Dies ist die erste Studie, die eine detaillierte und durchgehende Geschichte des Dekalogs in der Antike beschreibt.
- Melchizedek Passages in the Bible: A Case Study for Inner-biblical and Inter-biblical Interpretation
- God and the Gay Christian: The Biblical Case in Support of Same-Sex Relationships
- The World's Religions: Our Great Wisdom Traditions (Revised and Updated Edition of "The Religions of Man")
- Gnosis und Neues Testament. Studien aus Religionswissenschaft und Theologie
- The Storm Before the Calm: Book 1 in the Conversations with Humanity Series
Additional resources for Andrew of Bethsaida and the Johannine Circle: The Muratorian Tradition and the Gospel Text (Studies in Biblical Literature, Volume 153)
Why these glosses on the religion of the Gospels, of Ignatius and Irenaeus, sprang up, becoming so troublesome by the last quarter of the second I R E N A E U S : A P O L O GE T I C A M B I G U I T Y 21 century that Irenaeus considered detecting and rooting out this heresy his first duty, remains puzzling. We do know that they were to some degree developed within or at the edges of what would become Ignatius’ catholic church; they were not, as the Johannine Epistles suggest, imported whole. Irenaeus complains bitterly that the spirituals, especially the Valentinians, remain in the church while interpreting its doctrine perversely.
2 Raymond Brown, although tending to the traditional view that the Beloved Disciple was John the son of Zebedee, wrote: If these are his memories, they survived even though they were quite often unlike the memories that went into the Petrine kerygma that underlies Mark, and through Mark influenced Matthew and Luke. In other words, John’s historical tradition is something of a challenge to the general tradition shared by the Synoptics.
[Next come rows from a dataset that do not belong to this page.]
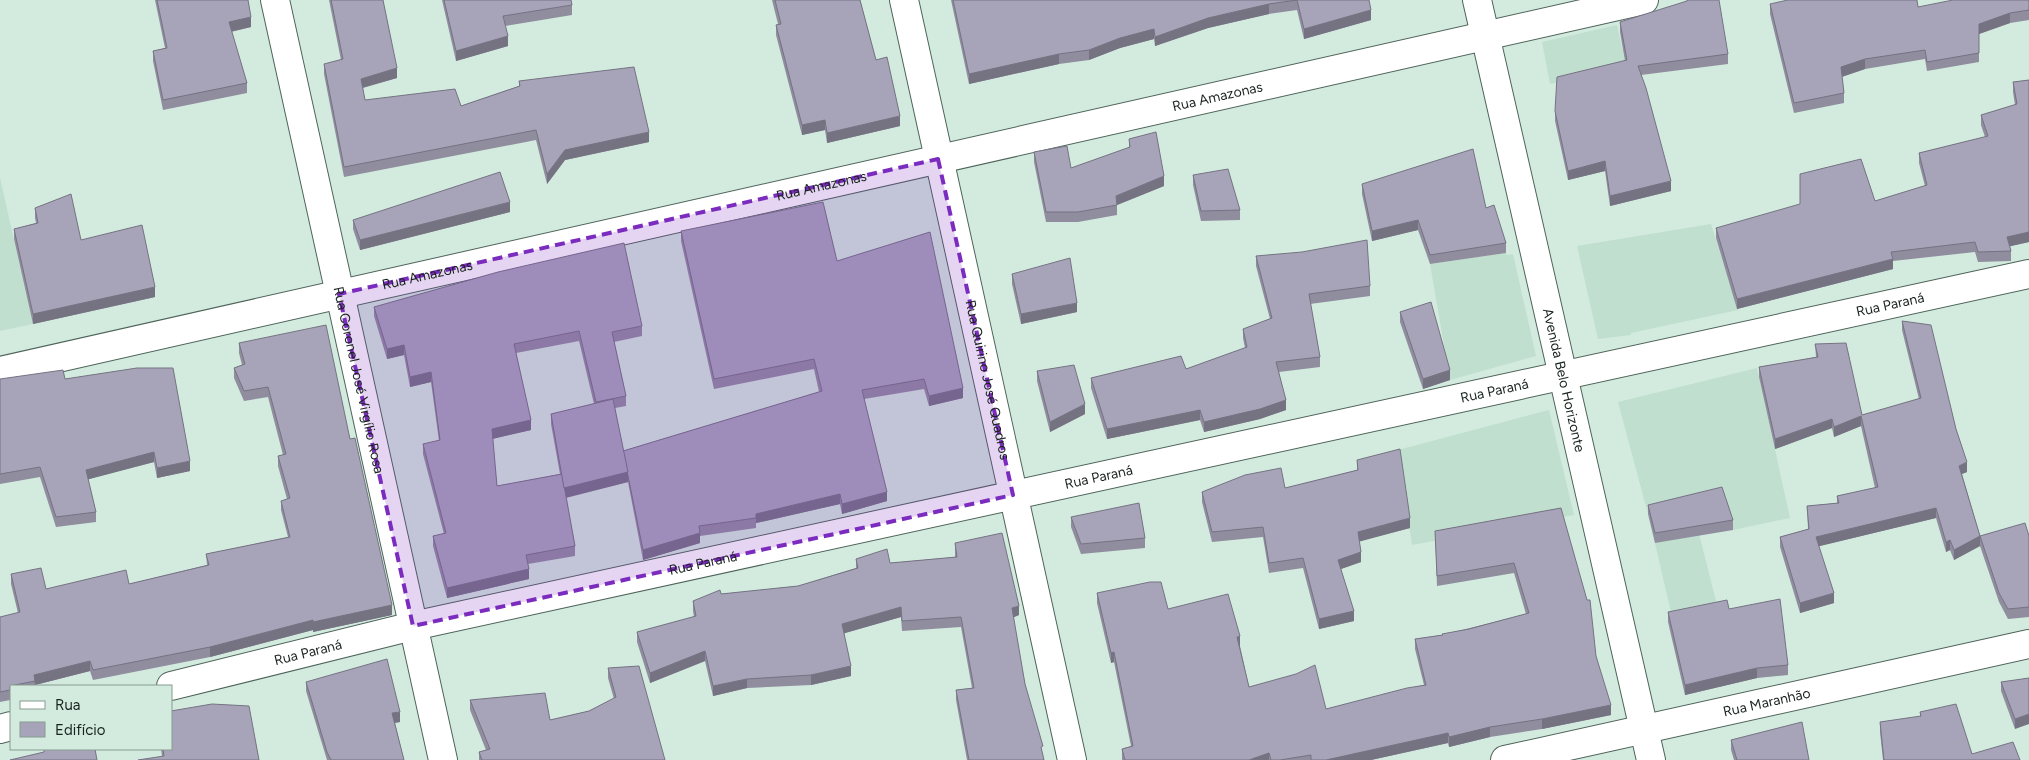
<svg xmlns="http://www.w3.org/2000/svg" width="2029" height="760" font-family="Figtree,sans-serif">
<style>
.built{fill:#c0dfcf}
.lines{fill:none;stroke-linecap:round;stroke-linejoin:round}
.street-casing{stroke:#4f645a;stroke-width:30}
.secondary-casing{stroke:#4f645a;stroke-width:30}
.street{stroke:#fff;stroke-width:28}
.secondary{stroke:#fff;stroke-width:28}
.wall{fill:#908d9f;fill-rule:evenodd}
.shaded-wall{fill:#757382}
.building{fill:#a7a4b9;stroke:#757382}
.marked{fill:#7b2cbf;fill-opacity:0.2;stroke:#7b2cbf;stroke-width:4;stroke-dasharray:10 6;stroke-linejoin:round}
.labels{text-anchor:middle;stroke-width:5;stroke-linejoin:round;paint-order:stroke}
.street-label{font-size:14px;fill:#1a231f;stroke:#d2ebde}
</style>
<rect width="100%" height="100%" fill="#d2ebde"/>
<!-- built -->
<g class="built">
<polygon points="1617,25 1627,70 1550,84 1542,42"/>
<polygon points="0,178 33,324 0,331"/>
<polygon points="1711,224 1738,310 1631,333 1631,335 1598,339 1577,246"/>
<polygon points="1506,253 1507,255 1513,254 1536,356 1450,380 1430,264"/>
<polygon points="1757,368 1790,518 1733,530 1722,497 1648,514 1618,402"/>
<polygon points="1549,410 1574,515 1412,545 1398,450"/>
<polygon points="1699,534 1717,605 1673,621 1655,543"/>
</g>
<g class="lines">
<defs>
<g id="street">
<path id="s1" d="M275,0L443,760"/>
<path id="s2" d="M904,0L1072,760"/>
<path id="s3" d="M0,371L1644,0"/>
<path id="s4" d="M171,686L413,626L2029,274"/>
<polyline points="0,729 11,726"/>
<path id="s5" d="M1505,760L2029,644"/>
</g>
<g id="secondary">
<path id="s6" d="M1477,0L1651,760"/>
</g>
</defs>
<!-- street casing -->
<use href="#street" class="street-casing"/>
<!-- secondary casing -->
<use href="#secondary" class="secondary-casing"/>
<!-- street -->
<use href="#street" class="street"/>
<!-- secondary -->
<use href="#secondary" class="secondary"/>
</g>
<!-- wall -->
<g class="wall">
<polygon points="155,0 248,0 251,27 231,32 247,83 247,93 163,110 153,61 153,51 165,48"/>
<polygon points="329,0 383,0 397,78 363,88 365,100 461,106 519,86 519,81 649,142 565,160 547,184 536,140 344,177 324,74 324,64 341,60"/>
<polygon points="442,0 571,0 572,5 572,15 505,26 508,46 456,61"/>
<polygon points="772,0 860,0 876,60 900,126 827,143 825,130 802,135 776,35 776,25 778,24"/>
<polygon points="951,0 1369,0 1371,20 1304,39 1297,10 1269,14 1208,28 1155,46 1154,39 1120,48 1089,60 1059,64 969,84"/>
<polygon points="2029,0 2029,20 2010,23 1979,34 1979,62 1927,71 1925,59 1865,69 1842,77 1844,93 1844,103 1794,113 1770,14 1770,4 1918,7"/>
<polygon points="1620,22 1728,54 1728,64 1641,75 1671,191 1610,206 1605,171 1568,180 1555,121 1555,111 1625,61 1620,32"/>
<polygon points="2029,80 2029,242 2010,246 2011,251 2011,261 1978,262 1975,252 1893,261 1893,269 1737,309 1716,238 1716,228 1875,201 1925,186 1919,163 1919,153 1985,137 1981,125 1981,115 2015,105 2013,92 2013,82"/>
<polygon points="1129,139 1164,186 1117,205 1117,215 1078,222 1046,222 1034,162 1034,152 1071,168 1129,148"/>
<polygon points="1193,175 1240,210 1240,220 1201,221 1193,185"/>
<polygon points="1362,184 1486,208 1506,243 1506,253 1430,264 1418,230 1372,241 1362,194"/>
<polygon points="35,208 81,240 155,297 33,324 14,239 14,229 36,223 35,218"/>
<polygon points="510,212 360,250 353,229 353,220"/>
<path d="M681,231L837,261L963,398L929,406L924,389L864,399L887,501L842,514L840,504L756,523V528L700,536V543L643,560L628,482L566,498L575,546V556L528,564L529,579L447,598L433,546V536L444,534L423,454V444L439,441L431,382L410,387L404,355L387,359L374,316V307L642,326V336L614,342L626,396V406L615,408L623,451L819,392L814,369L714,389L681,241ZM579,341L594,404L551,414V424L560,474L497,486L492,439L531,430L516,353Z"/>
<polygon points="1256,256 1370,286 1370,296 1310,304 1320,357 1320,367 1279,372 1286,410 1260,419 1204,432 1200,420 1107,439 1091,388 1091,378 1186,369 1245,348 1243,338 1243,329 1270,319 1256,266"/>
<polygon points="1012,274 1077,312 1021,324 1012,284"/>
<polygon points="1400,312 1450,380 1423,389 1400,322"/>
<polygon points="1902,321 1956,429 1967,472 1962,474 1980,536 2029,536 2029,617 2008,619 1999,602 1980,546 1954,560 1950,550 1946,552 1936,518 1819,546 1834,603 1800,613 1780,547 1780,537 1808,529 1807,506 1837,503 1837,496 1875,488 1861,426 1834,437 1832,428 1775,449 1759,377 1759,367 1816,357 1815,344 1862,415 1919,399 1902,330"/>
<polygon points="239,343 350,439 392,615 313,632 313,630 210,657 93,680 90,671 35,685 35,686 11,686 11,696 10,696 10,700 0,702 0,617 18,613 11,584 11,574 46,589 129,584 207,565 206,554 288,537 281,510 281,501 287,499 278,466 278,456 283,455 268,397 244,401 234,378 234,368 242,365 239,353"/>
<polygon points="1037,371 1085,414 1050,432 1037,381"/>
<polygon points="0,379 65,379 190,471 157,478 154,462 88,479 96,512 96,522 56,527 40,477 0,484"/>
<polygon points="1357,460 1410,528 1359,541 1361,562 1341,569 1354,621 1319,629 1303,568 1269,573 1263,537 1212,542 1202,502 1202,492 1285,488 1357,470"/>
<polygon points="1648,505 1733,520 1733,530 1655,543 1648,514"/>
<polygon points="1561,508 1596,656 1611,715 1542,729 1490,737 1449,747 1448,743 1371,760 1122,760 1122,749 1131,746 1114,662 1111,663 1097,603 1097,593 1168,609 1240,646 1249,687 1326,709 1424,685 1415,649 1415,639 1442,635 1526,614 1514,573 1437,586 1435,531"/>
<polygon points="1071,517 1145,538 1145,548 1081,554 1071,527"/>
<polygon points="955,543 1019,615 1013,617 1025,684 1044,760 967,760 956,700 956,690 972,688 961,627 902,631 901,617 844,633 851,676 811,685 747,688 713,696 705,661 650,683 637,642 637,632 694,617 693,611 693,601 721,594 798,586 856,568 856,559 890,563 955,557"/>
<polygon points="1729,609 1788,665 1788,675 1757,678 1685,695 1668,622 1668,612"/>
<polygon points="608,668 665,760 479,760 479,752 486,750 470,710 470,700 550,720 589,711 614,699 608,678"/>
<polygon points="2029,678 2015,729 2001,691 2001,682"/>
<polygon points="306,682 400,722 395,723 404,760 327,760 306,691"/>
<polygon points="1920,712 1972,754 2020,760 1883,760 1880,732 1880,722 1920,717"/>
<polygon points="1731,740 1809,760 1734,760 1731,750"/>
<polygon points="161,749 171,749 259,760 162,756"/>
</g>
<!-- shaded-wall -->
<g class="shaded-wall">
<polygon points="1269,4 1269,14 1208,28 1155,46 1155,37 1208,18"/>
<polygon points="1371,10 1371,20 1304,39 1304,29"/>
<polygon points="2010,13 2010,23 1979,34 1979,24"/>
<polygon points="251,17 251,27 229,32 229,22"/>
<polygon points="1154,29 1154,39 1120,48 1089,60 1089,50 1120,38"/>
<polygon points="508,36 508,46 456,61 456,51"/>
<polygon points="1059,54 1059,64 969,84 969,74"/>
<polygon points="1865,59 1865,69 1841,77 1841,67"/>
<polygon points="397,68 397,78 361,88 361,79"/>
<polygon points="900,116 900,126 827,143 827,133"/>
<polygon points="825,120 825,130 802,135 802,125"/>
<polygon points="649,132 649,142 565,160 547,184 547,174 565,150"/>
<polygon points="1605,161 1605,171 1568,180 1568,171"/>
<polygon points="1164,176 1164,186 1117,205 1116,196"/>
<polygon points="1671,181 1671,191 1610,206 1610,196"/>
<polygon points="510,202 510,212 360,250 360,240"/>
<polygon points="1418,220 1418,230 1372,241 1372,231"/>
<polygon points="2029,232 2029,242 2007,247 2007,237"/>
<polygon points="1893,259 1893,269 1737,309 1737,299"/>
<polygon points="155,287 155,297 33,324 33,314"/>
<polygon points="1077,303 1077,312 1021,324 1021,314"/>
<polygon points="404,345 404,355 387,359 387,349"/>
<polygon points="1450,370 1450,380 1423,389 1423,379"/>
<polygon points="431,372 431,382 410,387 410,377"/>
<polygon points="963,388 963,398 929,406 929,396"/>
<polygon points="1286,400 1286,410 1260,419 1204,432 1204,422"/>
<polygon points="1085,404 1085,414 1050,432 1050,422"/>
<polygon points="1200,410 1200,420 1107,439 1107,429"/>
<polygon points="1861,416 1861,426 1834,437 1834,427"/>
<polygon points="1832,419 1832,428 1775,449 1775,439"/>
<polygon points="531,420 531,430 492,439 492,429"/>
<polygon points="154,452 154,462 86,480 86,470"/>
<polygon points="190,461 190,471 157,478 157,468"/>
<polygon points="1967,462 1967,472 1959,475 1959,466"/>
<polygon points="628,472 628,482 564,498 564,488"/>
<polygon points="887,492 887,501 842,514 842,504"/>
<polygon points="840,494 840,504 756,523 756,514"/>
<polygon points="1936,508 1936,518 1816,547 1816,537"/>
<polygon points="1410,518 1410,528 1358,542 1358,532"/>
<polygon points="700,533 700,543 643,560 643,550"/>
<polygon points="1980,536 1980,546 1954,560 1954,550"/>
<polygon points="1950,540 1950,550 1946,552 1946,542"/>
<polygon points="1361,552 1361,562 1338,570 1338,560"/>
<polygon points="529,569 529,579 447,598 447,588"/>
<polygon points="1834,593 1834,603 1800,613 1800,603"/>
<polygon points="392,605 392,615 313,632 313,622"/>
<polygon points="1019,606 1019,615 1012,618 1012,608"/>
<polygon points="901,607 901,617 842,634 842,624"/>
<polygon points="1354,611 1354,621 1319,629 1319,619"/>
<polygon points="313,620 313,630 210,657 210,647"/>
<polygon points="1240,636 1240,646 1237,647 1237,637"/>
<polygon points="705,651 705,661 650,683 650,673"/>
<polygon points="1114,652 1114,662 1111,663 1111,653"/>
<polygon points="90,661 90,671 35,685 34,675"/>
<polygon points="851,666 851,676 811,685 811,675"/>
<polygon points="1757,668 1757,678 1685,695 1685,685"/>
<polygon points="747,679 747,688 713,696 713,686"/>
<polygon points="1611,705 1611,715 1542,729 1542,719"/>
<polygon points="400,712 400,722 392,723 392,713"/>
<polygon points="2029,714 2029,724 2015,729 2015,719"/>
<polygon points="1490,727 1490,737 1449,747 1449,737"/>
<polygon points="1448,733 1448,743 1371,760 1326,760"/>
<polygon points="1269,753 1269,760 1249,760"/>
</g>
<!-- building -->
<g class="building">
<polygon points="157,0 248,0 251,17 229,22 247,83 163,100 153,51 167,48"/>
<polygon points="331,0 383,0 397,68 361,79 365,100 455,89 461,106 520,86 519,81 634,67 649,132 565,150 547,174 536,130 344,167 324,64 343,59"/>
<polygon points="444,0 571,0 572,5 503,16 508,36 456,51"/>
<polygon points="775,0 860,0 876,60 887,57 900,116 827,133 825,120 802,125 776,25 781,24"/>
<polygon points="953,0 1369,0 1371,10 1304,29 1297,0 1269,4 1208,18 1155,37 1154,29 1120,38 1089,50 1059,54 969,74"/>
<polygon points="1687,0 1719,0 1728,54 1638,66 1646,88 1671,181 1610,196 1605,161 1568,171 1555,111 1557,77 1627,60 1620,22 1687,1"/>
<polygon points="1788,0 1917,0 1918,7 1953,0 2029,0 2029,10 2010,13 1979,24 1979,53 1927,62 1925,50 1865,59 1841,67 1844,93 1794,103 1770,4"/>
<polygon points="2029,80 2029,232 2007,237 2011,251 1978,252 1975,242 1891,252 1893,259 1737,299 1716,228 1800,204 1800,174 1861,159 1875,201 1927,185 1919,153 1988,136 1981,115 2017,104 2013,82"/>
<polygon points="1156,132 1164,176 1116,196 1117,205 1078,212 1046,212 1034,152 1067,146 1071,168 1130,147 1129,139"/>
<polygon points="1473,149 1486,208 1494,205 1506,243 1430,255 1418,220 1372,231 1362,184"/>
<polygon points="1228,169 1240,210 1201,211 1193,175"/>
<polygon points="500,172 510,202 360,240 353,220"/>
<polygon points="71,194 81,240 142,225 155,287 33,314 14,229 38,223 35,208"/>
<polygon points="823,202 837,261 930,232 963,388 929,396 924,379 862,390 887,492 842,504 840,494 756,514 756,518 699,526 700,533 643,550 623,451 822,391 814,359 714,379 681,231"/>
<polygon points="1367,240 1370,286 1309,294 1320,357 1276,362 1286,400 1260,409 1204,422 1200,410 1107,429 1091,378 1181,356 1186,369 1247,347 1243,329 1272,318 1256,256 1302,252"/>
<polygon points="624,243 642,326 612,332 626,396 596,402 579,331 514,344 531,420 492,429 497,486 562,474 575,546 526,555 529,569 447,588 433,536 446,533 423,444 440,440 431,372 410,377 404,345 387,349 374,307 498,272"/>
<polygon points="1070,258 1077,303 1021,314 1012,274"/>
<polygon points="1431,302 1450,370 1423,379 1400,312"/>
<polygon points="1902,321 1931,325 1956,429 1967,462 1959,466 1980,536 1954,550 1950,540 1946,542 1936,508 1816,537 1834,593 1800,603 1780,537 1809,529 1807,506 1839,503 1837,496 1878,487 1861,416 1834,427 1832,419 1775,439 1759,367 1818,357 1815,344 1846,343 1862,415 1921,398"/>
<polygon points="326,325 350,439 355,438 392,605 313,622 313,620 210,647 93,670 90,661 34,675 35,681 10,686 10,690 0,692 0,617 20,612 11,574 41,568 46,589 126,570 129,584 209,565 206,554 290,537 281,501 290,498 278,456 286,454 268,387 244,391 234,368 245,364 239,343"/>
<polygon points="1074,365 1085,404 1050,422 1037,371"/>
<polygon points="137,368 173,368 190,461 157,468 154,452 86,470 96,512 56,517 40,467 0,474 0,379 63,370 65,379"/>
<polygon points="613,399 628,472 564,488 551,414"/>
<polygon points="1400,449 1410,518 1358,532 1361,552 1338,560 1354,611 1319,619 1303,558 1269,563 1263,527 1212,532 1202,492 1245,475 1281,468 1285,488 1358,470 1357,460"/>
<polygon points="1722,487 1733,520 1655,533 1648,505"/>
<polygon points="1139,503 1145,538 1081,544 1071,517"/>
<polygon points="1561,508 1587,600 1590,600 1596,656 1611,705 1542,719 1490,727 1449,737 1448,733 1326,760 1311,760 1311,755 1280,760 1271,760 1269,753 1249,760 1125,760 1122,749 1133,746 1114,652 1111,653 1097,593 1150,582 1161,582 1168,609 1228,594 1240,636 1237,637 1249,687 1296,674 1315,665 1326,709 1407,688 1426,685 1415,639 1443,635 1442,634 1469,629 1529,613 1514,563 1437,576 1435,531"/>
<polygon points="2025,523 2029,536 2029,607 2008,609 1999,593 1980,536"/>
<polygon points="1002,533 1019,606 1012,608 1025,684 1043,746 1041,747 1044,760 969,760 956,690 974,688 961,617 902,621 901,607 842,624 851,666 811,675 747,679 713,686 705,651 650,673 637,632 696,616 693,601 720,590 721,594 798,586 858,568 856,559 887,549 890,563 957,557 955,543"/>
<polygon points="1780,599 1788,665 1757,668 1685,685 1668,612 1727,600 1729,609"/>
<polygon points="387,659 400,712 392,713 404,760 331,760 327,752 306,682"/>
<polygon points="639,666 665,760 482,760 479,752 490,749 470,700 545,693 550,720 589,711 616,697 608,668"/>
<polygon points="2029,678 2029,714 2015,719 2001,682"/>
<polygon points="212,704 249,706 259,760 138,760 164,756 163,749 171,749 171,711"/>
<polygon points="1956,704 1972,754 2013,742 2020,760 1884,760 1880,722 1921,716 1920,712"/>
<polygon points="1802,722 1809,760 1737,760 1731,740"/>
<polygon points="44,749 95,749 97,760 10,760 44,752"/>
</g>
<!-- marked area -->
<path class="marked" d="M938,159L1013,495L413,626L339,294Z"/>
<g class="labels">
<!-- street labels -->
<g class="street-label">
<text dy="5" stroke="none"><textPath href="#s3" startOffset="1248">Rua Amazonas</textPath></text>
<text dy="5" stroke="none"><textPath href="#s3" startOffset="842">Rua Amazonas</textPath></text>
<text dy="5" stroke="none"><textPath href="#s3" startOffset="438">Rua Amazonas</textPath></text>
<text dy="5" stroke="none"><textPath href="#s4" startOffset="1761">Rua Paraná</textPath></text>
<text dy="5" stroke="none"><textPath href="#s1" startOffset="389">Rua Coronel José Virgílio Rosa</textPath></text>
<text dy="5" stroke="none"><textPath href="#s2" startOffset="389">Rua Quirino José Quadros</textPath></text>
<text dy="5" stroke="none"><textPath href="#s6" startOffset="390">Avenida Belo Horizonte</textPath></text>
<text dy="5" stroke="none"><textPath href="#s4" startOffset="1356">Rua Paraná</textPath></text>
<text dy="5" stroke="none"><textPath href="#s4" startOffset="951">Rua Paraná</textPath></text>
<text dy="5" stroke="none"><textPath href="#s4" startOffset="546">Rua Paraná</textPath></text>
<text dy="5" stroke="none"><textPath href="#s4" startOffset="141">Rua Paraná</textPath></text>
<text dy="5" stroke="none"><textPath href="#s5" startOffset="268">Rua Maranhão</textPath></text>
</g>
</g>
<!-- legend -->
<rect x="10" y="685" width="162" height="65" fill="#d2ebde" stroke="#889b92"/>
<rect x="20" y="701" width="25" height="8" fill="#ffffff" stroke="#889b92"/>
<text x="55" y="710" font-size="15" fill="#1a231f">Rua</text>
<rect x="20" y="722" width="25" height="15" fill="#a7a4b9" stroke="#889b92"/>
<text x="55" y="735" font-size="15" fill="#1a231f">Edifício</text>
</svg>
Does it not seem likely that the man behind it would have been a man of real authority in 3 the Church, a man of status not unlike Peter’s?
Yet references to the Johannine ‘eyewitness’ texts need only mean that Polycarp claimed knowledge of many who had seen the Lord, and seeing the Lord did not always, or even typically, imply historical knowledge. 39 Irenaeus’ assertion that Polycarp was “instructed by apostles, and conversed with many who had seen Christ,” need not imply that Polycarp’s knowledge of Jesus’ teaching and deeds was gained from one who had companied among the Twelve “all the time that the Lord Jesus went in and out among us beginning from the Baptism of John unto the same day that he was taken up from us” (Acts 1:21–22).